Founded in 1875 to train teachers for Catholic primary schools, St Pat’s is undergoing a major identity change. As well as coming under the wing of Dublin City University from next September, students from Mater Dei Institute and the Church of Ireland College of Education will be relocating to the Drumcondra campus.

This is part of an “incorporation” plan, sponsored by the Department of Education, which will see the number of teacher training colleges across the State reduce from 19 to six.

At St Pat’s, trainee teachers who might once have been segregated on denominational lines will undergo a common programme that utilises the expertise of the four institutions. A unifying Institute of Education comprising 120 staff will be located on what shall become the St Patrick’s campus of DCU, says Keogh.

“There will be nothing in the British Isles, and practically nothing in Europe, that would compare to us in terms of scale.”

Currently, St Pat’s has 2,600 students. This will jump to 4,000 across courses from early years qualifications through to PhDs.
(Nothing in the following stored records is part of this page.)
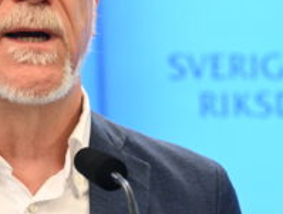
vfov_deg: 5.1
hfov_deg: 6.7
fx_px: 2400
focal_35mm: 293
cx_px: 139
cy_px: 40
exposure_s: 1/160
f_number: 5
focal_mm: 135
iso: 2000
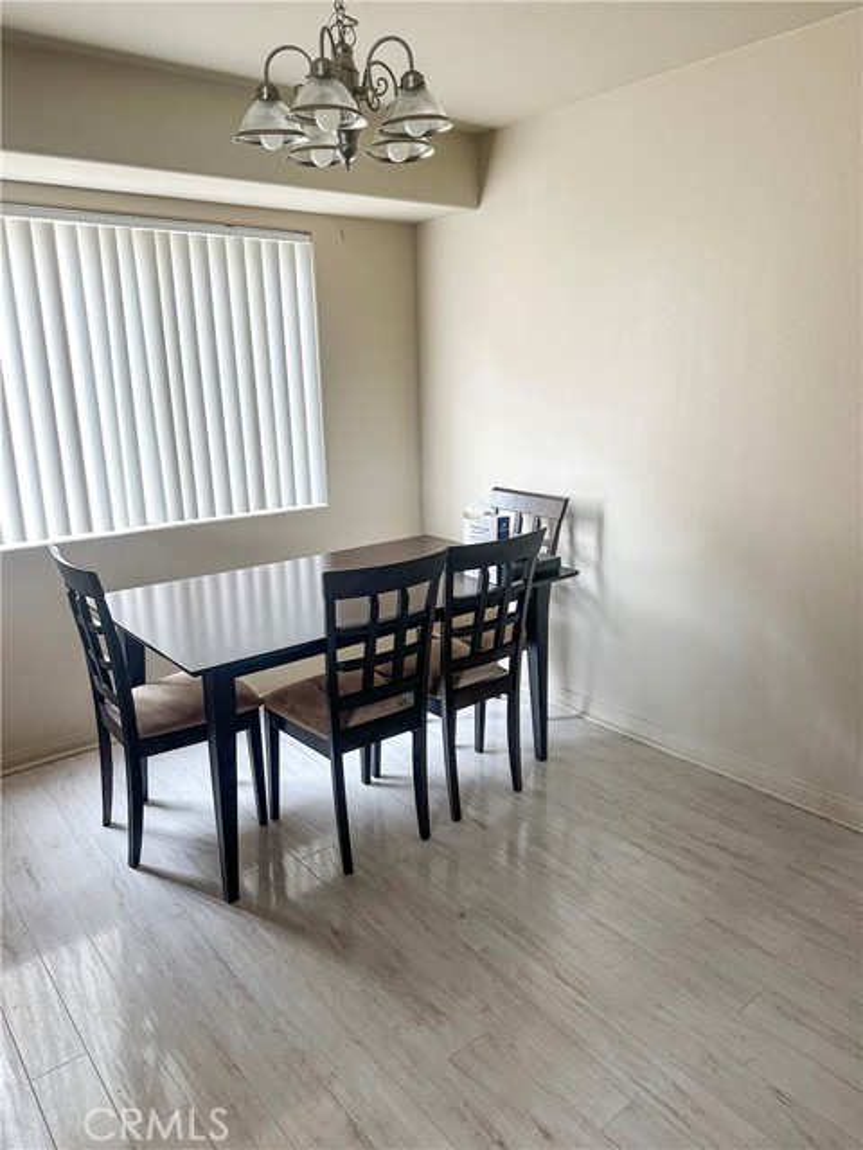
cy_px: 575
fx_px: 798
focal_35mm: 24
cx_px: 432
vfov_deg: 71.6
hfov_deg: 56.8
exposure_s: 1/120
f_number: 1.8
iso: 200
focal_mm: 6.86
Plans are afoot for academic chairs in assessment and Catholic education, and for research units in literacy and numeracy and STEM (Science, Technology, Engineering, Maths).

“We were very fortunate DCU never did what we did and we never did what they did. So there was never any competition and I think a good metaphor for that is that the overlap between our library and the DCU library is just 5 per cent,” says Keogh.

The redevelopment is aimed at blending “the traditional with the applied”. Students can retreat into digital “contemplation pods” but they also “want to be in a physical space together”, says librarian Orla Nic Aodha, who helped move 200,000 books into the new building in four days.

Community

One thing the college is keen to hold onto is its strong sense of community, illustrated last summer when a wallet that had been lost 35 years ago was discovered behind a radiator being removed from the old Cregan library. The owner’s Leaving Cert results and 1980 student card were found inside. Within five hours of posting it on an alumni Facebook page, the owner – now working as an educational psychologist – had been found.

As part of its next phase of development, the college has planning permission to add two storeys to its lecturing block.

Keogh says the college will "cater for Catholic, Protestant or dissenter", noting its strong links with multi-denominational patron Educate Together. However, like other State-funded teacher training colleges, it continues to recommend students take the Certificate in Religious Studies (CRS) to aid their employment prospects.

“Different patrons have obviously different requirements and that’s their prerogative,” explains Keogh. The CRS is required for those who wish to teach in religious-run schools.

He acknowledges that some change is necessary in school patronage to “get a better integrity within the system” but says it’s beyond the college’s control. Were patronage to become more diverse then schools could have a “clear ethos” allowing parents and teachers to choose where to go in accordance with their genuine beliefs, Keogh adds.

“I don’t think the current system, one size fits all, is suitable. But that’s a political issue and one for the patrons.”